Assignment: Can you rewrite the entries from the line with "What is the difference between the maximum and minimum values in" through the last entry, swapping "maximum" for "highest" and changing nothing else? Leave the pictures out.

Information provided:

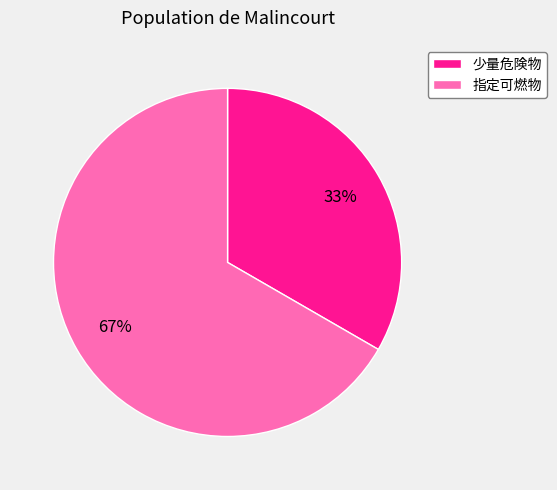

To the nearest percent, what percentage of the pie is 指定可燃物?

67%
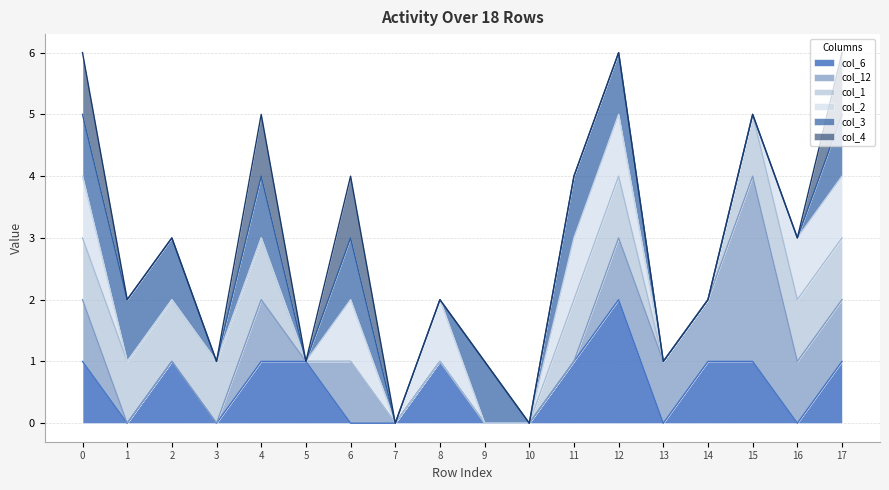

Is it true that col_6 equals 1 at 2?

True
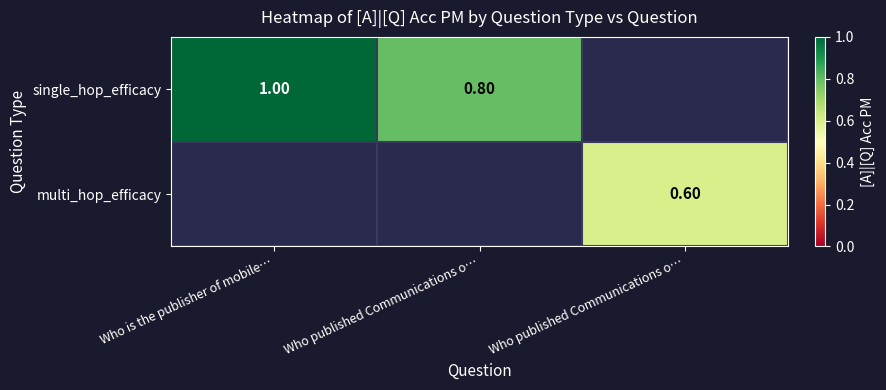

What is the maximum value for single_hop_efficacy?

1.0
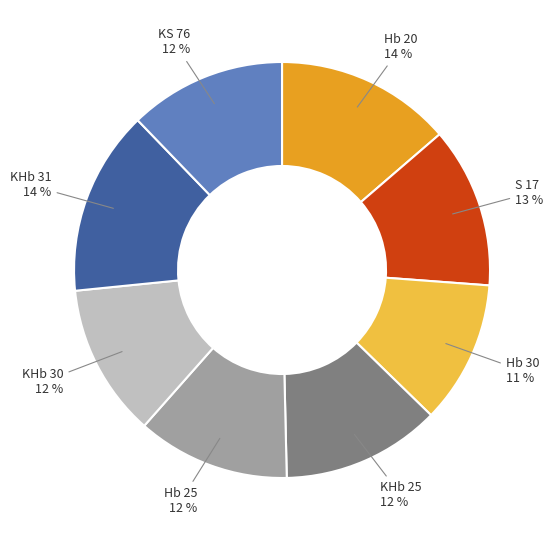

Between KHb 31 and KHb 30, which is larger?

KHb 31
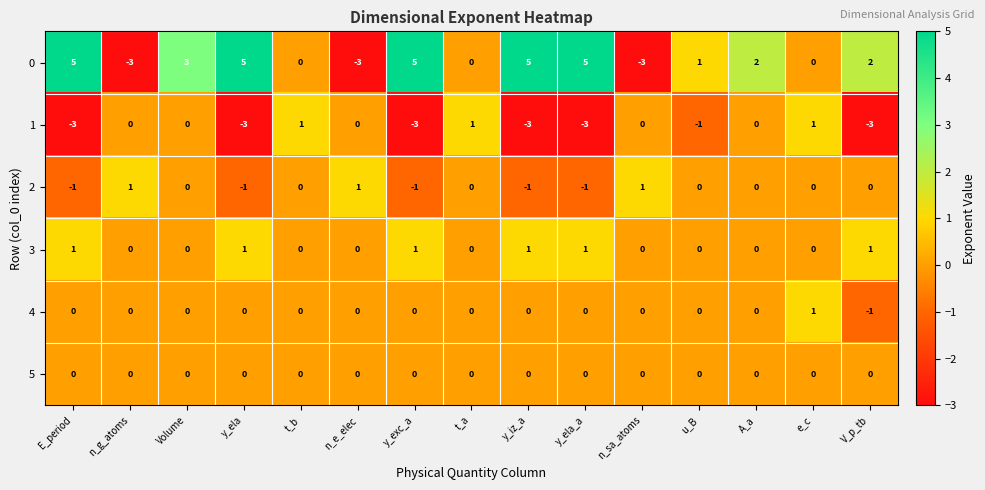

What is the difference between the maximum and minimum values in the 0 series?

8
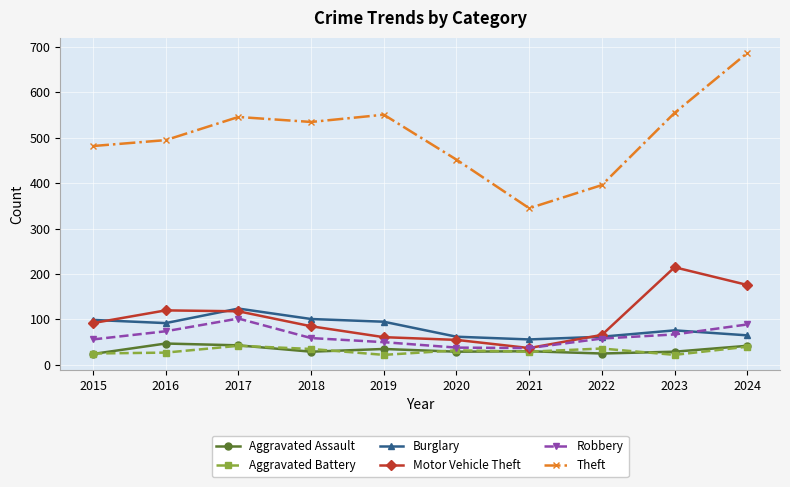

What is the maximum value shown in the chart?

687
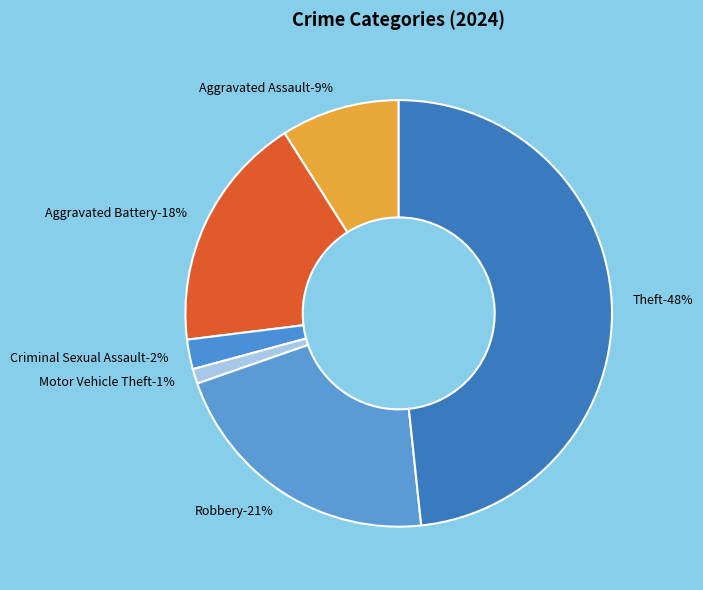

Which has a higher value, Theft or Criminal Sexual Assault?

Theft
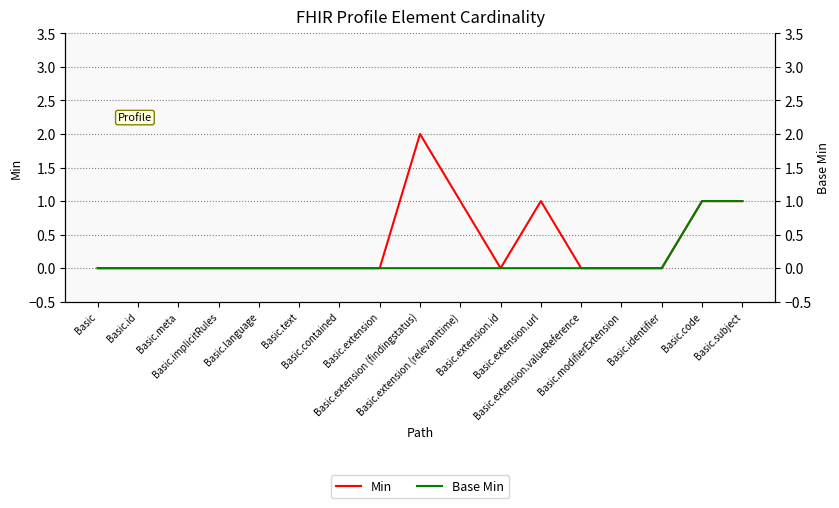

How many data points does each series have?

17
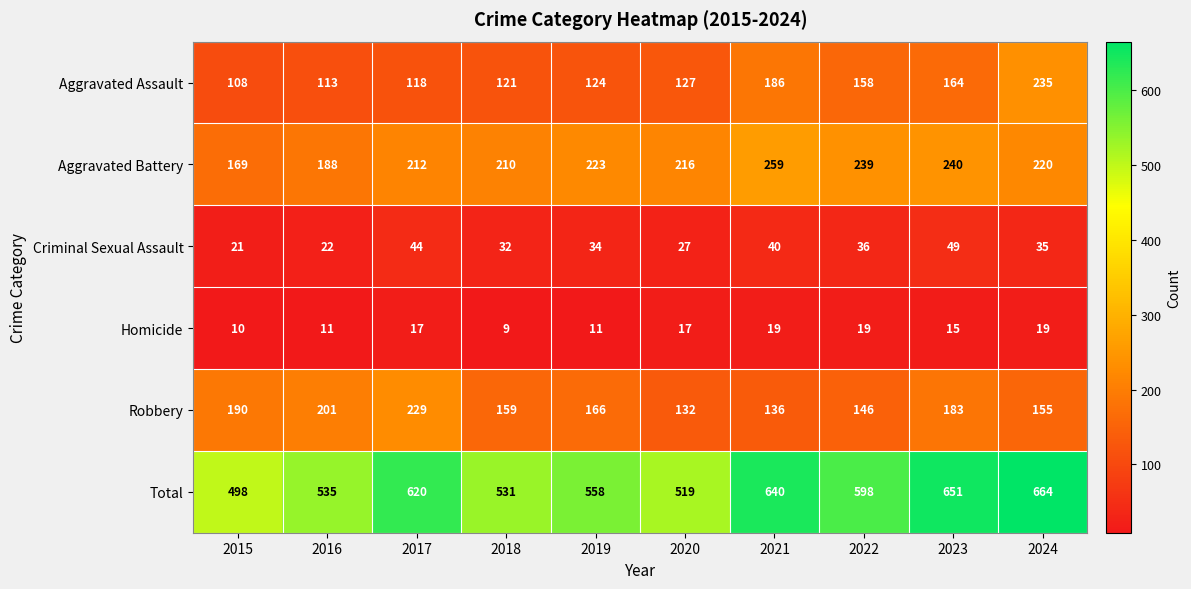

Is it true that Aggravated Battery equals 240 at 2023?

True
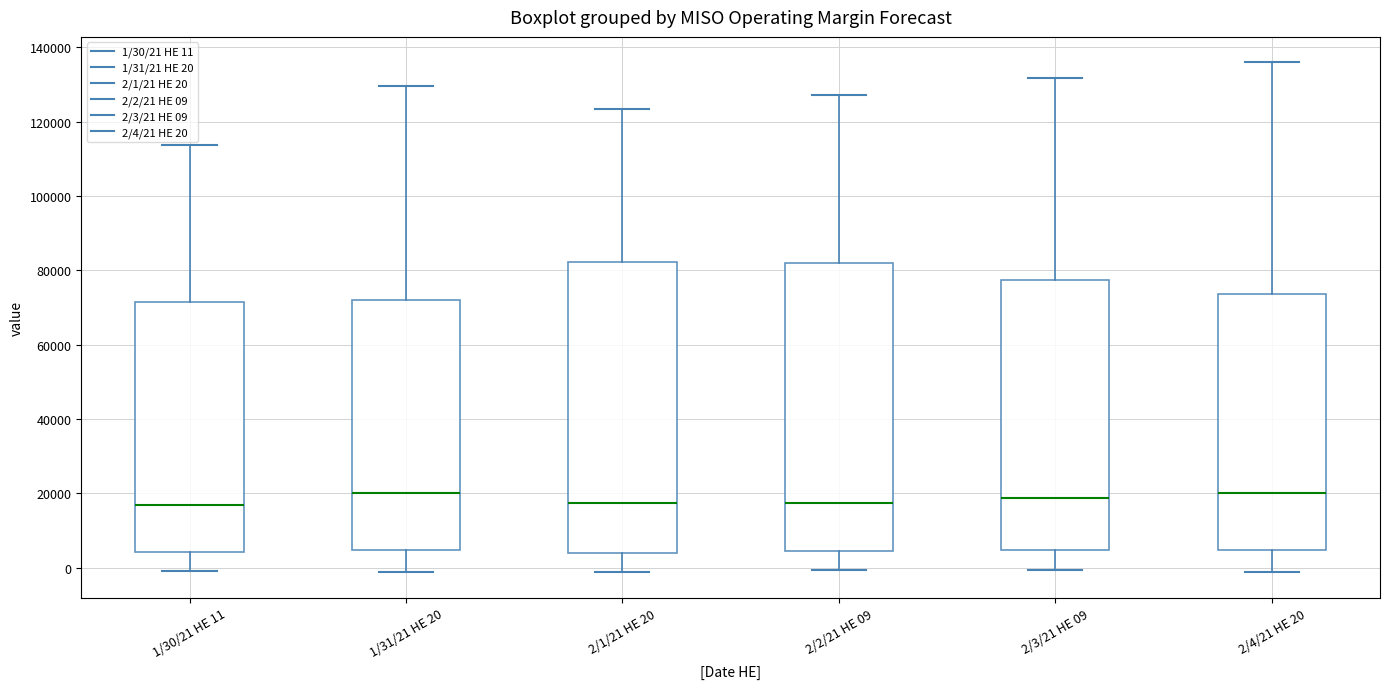

Reading left to right, transcribe this box plot: for each box, give where its median line is, the range the box spans, and where its two whiskers end, as read against the y-axis. The values are not printed on the chart, so give them approximately, as read against the axis.

1/30/21 HE 11: median 16000, box 4000 to 72000, whiskers 0 to 114000
1/31/21 HE 20: median 20000, box 4000 to 72000, whiskers -2000 to 130000
2/1/21 HE 20: median 18000, box 4000 to 82000, whiskers -2000 to 124000
2/2/21 HE 09: median 18000, box 4000 to 82000, whiskers 0 to 128000
2/3/21 HE 09: median 18000, box 4000 to 78000, whiskers 0 to 132000
2/4/21 HE 20: median 20000, box 4000 to 74000, whiskers -2000 to 136000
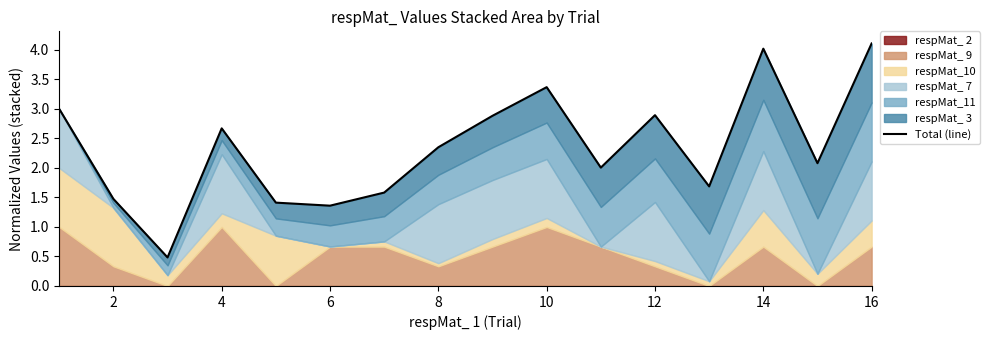

What is the sum of all values?

37.4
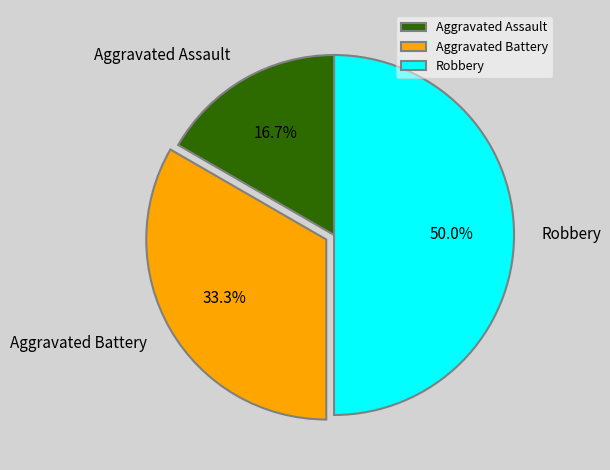

To the nearest percent, what is the combined percentage of Robbery and Aggravated Battery?

83%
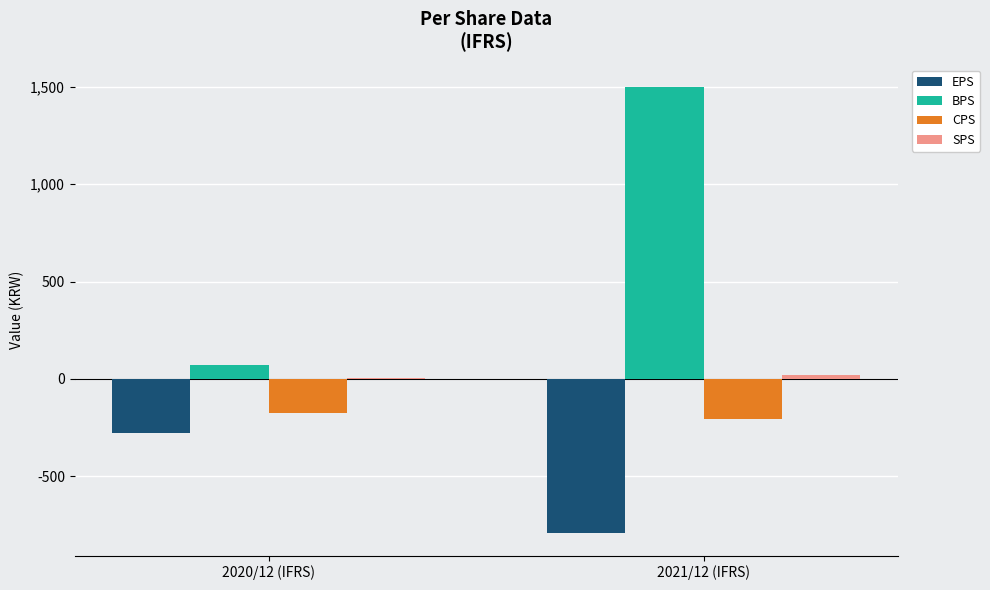

Between 2020/12 (IFRS) and 2021/12 (IFRS), which series saw the biggest shift?

BPS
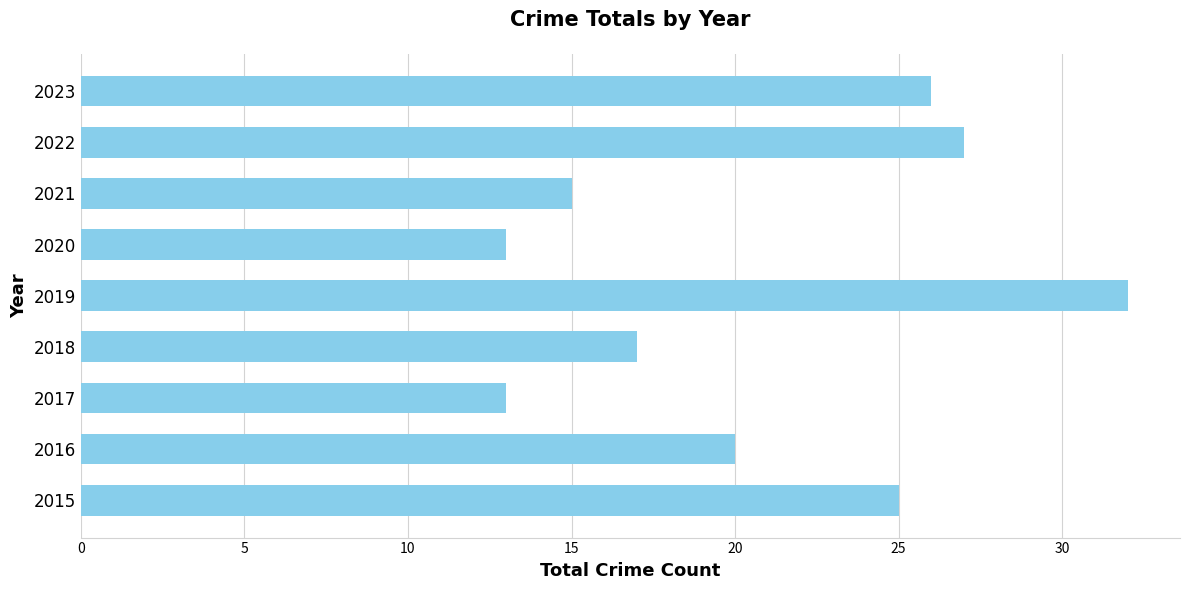

What is the difference between the maximum and minimum values?

19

Result of this exercise:
What is the difference between the highest and minimum values in the 0 series?

8

What is the highest value shown in the chart?

687

Which has a higher value, Theft or Criminal Sexual Assault?

Theft

How many data points does each series have?

17

Is it true that Aggravated Battery equals 240 at 2023?

True

Reading left to right, transcribe this box plot: for each box, give where its median line is, the range the box spans, and where its two whiskers end, as read against the y-axis. The values are not printed on the chart, so give them approximately, as read against the axis.

1/30/21 HE 11: median 16000, box 4000 to 72000, whiskers 0 to 114000
1/31/21 HE 20: median 20000, box 4000 to 72000, whiskers -2000 to 130000
2/1/21 HE 20: median 18000, box 4000 to 82000, whiskers -2000 to 124000
2/2/21 HE 09: median 18000, box 4000 to 82000, whiskers 0 to 128000
2/3/21 HE 09: median 18000, box 4000 to 78000, whiskers 0 to 132000
2/4/21 HE 20: median 20000, box 4000 to 74000, whiskers -2000 to 136000

What is the sum of all values?

37.4

To the nearest percent, what is the combined percentage of Robbery and Aggravated Battery?

83%

Between 2020/12 (IFRS) and 2021/12 (IFRS), which series saw the biggest shift?

BPS

What is the difference between the highest and minimum values?

19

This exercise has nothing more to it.